Tuesday, March 27, 2012

"What the fuck do you want fuck off out of here or I’ll bite ye!" Debut Mondays at the Wheeler Centre


The Wheeler Centre runs a monthly night called Debut Mondays, where four first-time authors are given a mic and ten minutes to read from their work. As you might imagine it can be a hit and miss. Not all writers publish a first book that warrants a second, and even those who do usually take time to grow into the entertaining performers we nowadays expect them to be.

This year Debut Mondays has moved downstairs to The Moat, the swish café/bar/restaurant that opened late last year. (Along with Embiggen Books down the road, The Moat is apparently part of “the Little Lonsdale St renaissance”.) It’s a much more welcoming, hospitable environment for what is usually a lowkey event – although the March edition was something special.

Robert Power kicked things off entertainingly, confessing he had spent time in his youth as both a revolutionary socialist and a Seventh-Day Adventist. The creepy religious twins in his reading from In Search of the Blue Tiger certainly bespoke this experience.
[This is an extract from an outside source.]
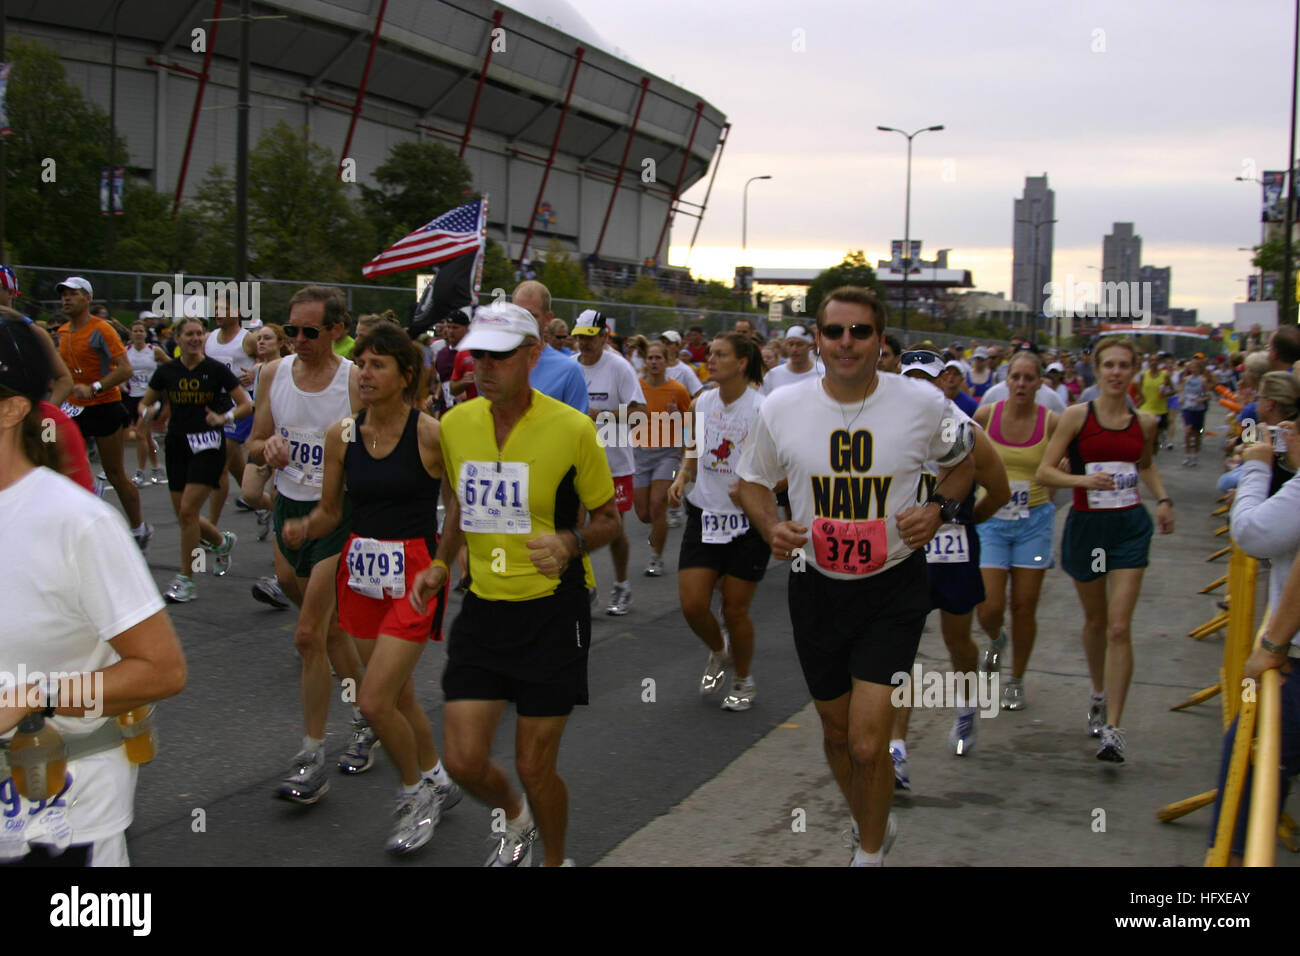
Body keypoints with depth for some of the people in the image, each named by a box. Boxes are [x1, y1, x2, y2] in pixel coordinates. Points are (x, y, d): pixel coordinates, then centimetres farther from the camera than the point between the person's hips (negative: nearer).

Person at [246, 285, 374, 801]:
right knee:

Next up was Maggie Groff, who had already won my heart by chatting comfortably with yellow-shirted Leon – a local street identity and serial attendee of protests and literary events. Maggie read one of the opening scenes from her book Mad Men, Bad Girls and the Guerilla Knitters Institute, a light crime read that delves into the world of cults in northern NSW and south Queensland.

Then up stepped Chris Flynn sporting a shaved head, thick black-rimmed glasses and a gentle Irish accent. After a few introductory remarks, he excused himself to “get into character”. He turned his back to the audience, bent at the waist and kept us in amused suspense before reappearing clad in a black balaclava (minus the glasses).
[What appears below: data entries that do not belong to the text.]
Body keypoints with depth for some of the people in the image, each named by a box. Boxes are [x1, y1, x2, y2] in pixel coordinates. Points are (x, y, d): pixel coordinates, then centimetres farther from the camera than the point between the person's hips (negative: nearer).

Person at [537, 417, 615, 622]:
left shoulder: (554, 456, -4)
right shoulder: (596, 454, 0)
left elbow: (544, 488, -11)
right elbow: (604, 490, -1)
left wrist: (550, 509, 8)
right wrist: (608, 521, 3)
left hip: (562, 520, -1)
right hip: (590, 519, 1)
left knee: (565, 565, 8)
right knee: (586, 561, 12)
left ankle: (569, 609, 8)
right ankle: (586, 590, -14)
The narrator of Flynn’s Tiger in Eden is Billy Montgomery, a Protestant hard man from Belfast who is hiding out in Thailand, and we were treated to a section of Billy’s experience on vipassana. Vipassana is of course a silent meditation retreat, and Flynn’s frenetic delivery of Billy’s inner monologue – complete with a thick Belfast accent, slang and swear words – made for a hilarious contrast with the supposed calm of his environs.

Since I bought the book afterwards (a first in all my time at the Wheeler Centre), I can reproduce here my favourite section from the reading, when Billy leaves the guided walking meditation and encounters a trail of ants that draw his attention:

“Fuck they’re amazing so they are in a world of their own they don’t give a fuck about us humans and our aul problems, they’ve got attitude too this big red one crawled past me I was sitting on the ground watching them and he must have seen me or something, the wee bastard stops and looks right up at me as if to say what the fuck do you want fuck off out of here or I’ll bite ye. I’m about a thousand times his size or something, I could crush him no bother and he still comes at me all threatening like did you not hear me get to fuck. I jumped up thinking, aye all right pal take it easy I’m going now. I had to sit somewhere else and hope he didn’t come back, the wee fucker set of balls on him like.”
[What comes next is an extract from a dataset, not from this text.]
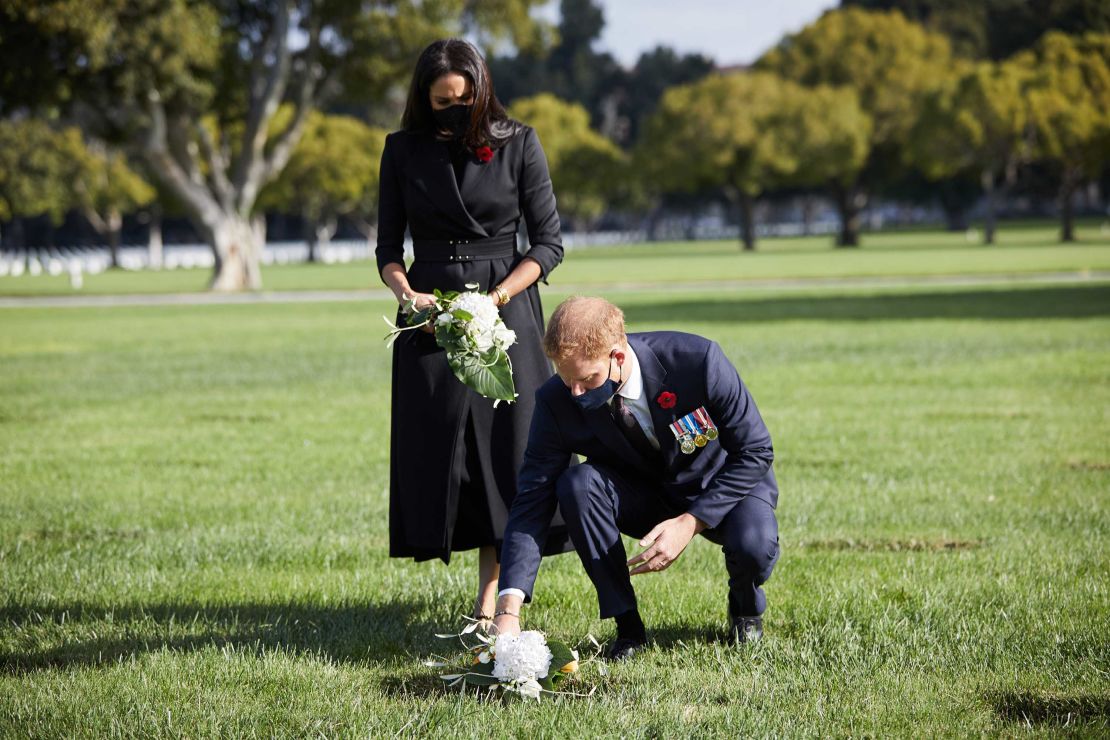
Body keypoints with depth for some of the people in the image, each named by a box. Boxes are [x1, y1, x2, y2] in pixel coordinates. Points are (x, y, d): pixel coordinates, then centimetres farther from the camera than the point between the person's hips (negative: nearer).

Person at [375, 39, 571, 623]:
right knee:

Is Flynn indebted Irvine Welsh? Billy’s mix of humour, boredom and quickness to violence are reminiscent of Trainspotting’s Begbie, and the first-person form accentuates the similarity. I love Welsh anyway, and Tiger in Eden is so well realised it shouldn’t really matter. The sex scenes (of which there are many) and the long full moon party scene are written lightly and convincingly. Billy’s character becomes more sympathetic as his horrific past bubbles up to confont hime, and this process gives the book its structure and abiding sense of hope.

Give Tiger in Eden to a boy aged 15-50 and see if they don’t devour it in one or two sittings.

Of course, the fourth author at our Debut Mondays event (yes, we’re back in The Moat) did not fall into this demographic. She was the 11 year-old Eliza Baker, winner of the 2011 John Marsden Prize for Best Short Story/ First Chapter of a Novel by a writer under the age of 18. As a man in a balaclava dropped F and C-bombs with abandon, Eliza’s dad seemed rather unamused – but her mum was cracking up.

Eliza then stood up and read Chapter One of her novel in progress, South Spirit: The Locket Heart. It was cute and magical, and warmly applauded. After her experience at The Wheeler Centre, however, perhaps Chapter Two will be a bit different.